TASK OBJECTIVE: Can you render the lines as a Markdown table with the columns Row and Line, starting with the line with "rch 20, 2014" and going through the last line of the records, leaving out any blank lines?

Segment Start: EXERCISE DATA

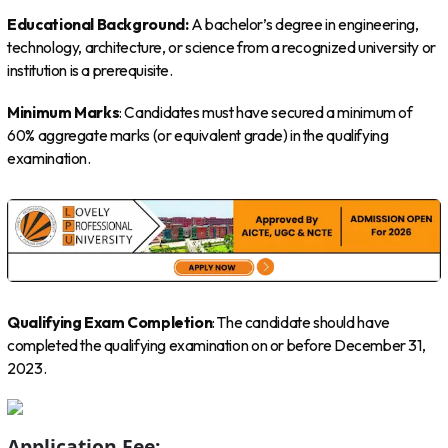
Educational Background:
A bachelor’s degree in engineering,
technology, architecture, or science from a recognized university or
institution is a prerequisite.
Minimum Marks
: Candidates must have secured a minimum of
60% aggregate marks (or equivalent grade) in the qualifying
examination.
Qualifying Exam Completion
: The candidate should have
completed the qualifying examination on or before December 31,
2023.
Application Fee:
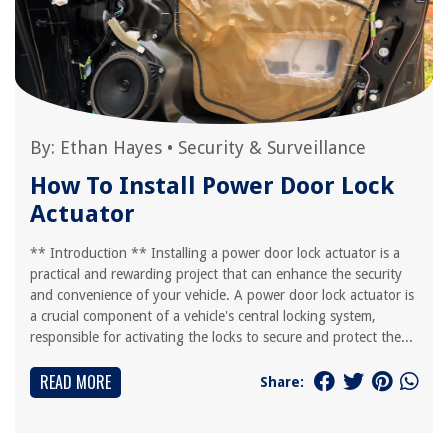
By:
Ethan Hayes
•
Security & Surveillance
How To Install Power Door Lock
Actuator
** Introduction ** Installing a power door lock actuator is a
practical and rewarding project that can enhance the security
and convenience of your vehicle. A power door lock actuator is
a crucial component of a vehicle's central locking system,
responsible for activating the locks to secure and protect the...
READ MORE
Share:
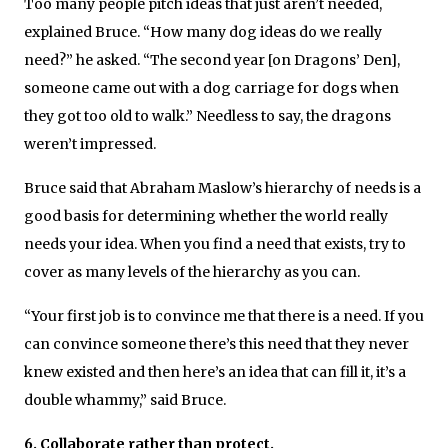
Too many people pitch ideas that just aren’t needed,
explained Bruce. “How many dog ideas do we really
need?” he asked. “The second year [on Dragons’ Den],
someone came out with a dog carriage for dogs when
they got too old to walk.” Needless to say, the dragons
weren’t impressed.
Bruce said that Abraham Maslow’s hierarchy of needs is a
good basis for determining whether the world really
needs your idea. When you find a need that exists, try to
cover as many levels of the hierarchy as you can.
“Your first job is to convince me that there is a need. If you
can convince someone there’s this need that they never
knew existed and then here’s an idea that can fill it, it’s a
double whammy,” said Bruce.
6. Collaborate rather than protect.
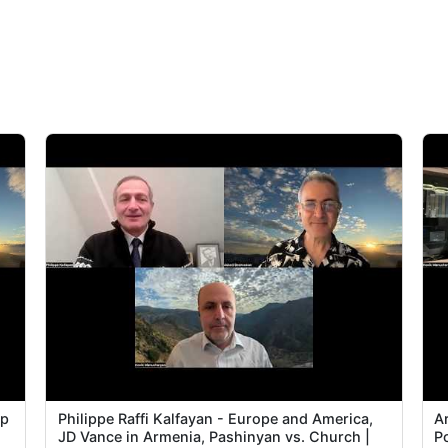
Ep
Philippe Raffi Kalfayan - Europe and America,
Ar
JD Vance in Armenia, Pashinyan vs. Church |
P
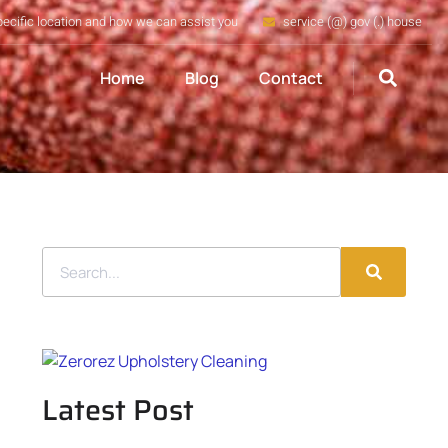
pecific location and how we can assist you
service (@) gov (.) house
Home
Blog
Contact
Latest Post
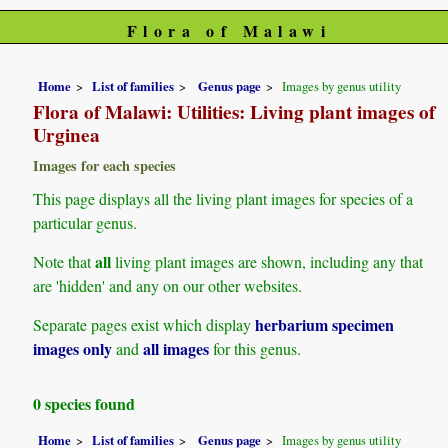
Flora of Malawi
Home
List of families
Genus page
Images by genus utility
Flora of Malawi: Utilities: Living plant images of
Urginea
Images for each species
This page displays all the living plant images for species of a
particular genus.
all
Note that
living plant images are shown, including any that
are 'hidden' and any on our other websites.
herbarium specimen
Separate pages exist which display
images only
all images
and
for this genus.
0 species found
Home
List of families
Genus page
Images by genus utility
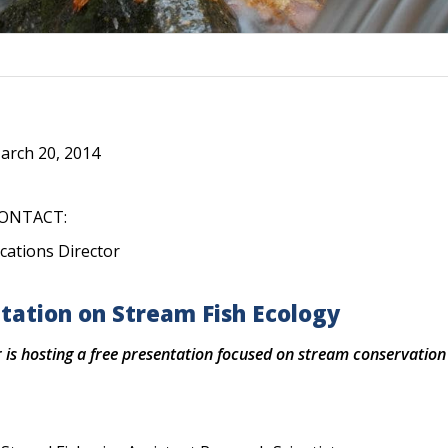
rch 20, 2014
ONTACT:
cations Director
tation on Stream Fish Ecology
is hosting a free presentation focused on stream conservation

Segment End: EXERCISE DATA

TASK ANSWER:
| Row | Line |
|---|---|
| 1 | rch 20, 2014 |
| 2 | ONTACT: |
| 3 | cations Director |
| 4 | tation on Stream Fish Ecology |
| 5 | is hosting a free presentation focused on stream conservation |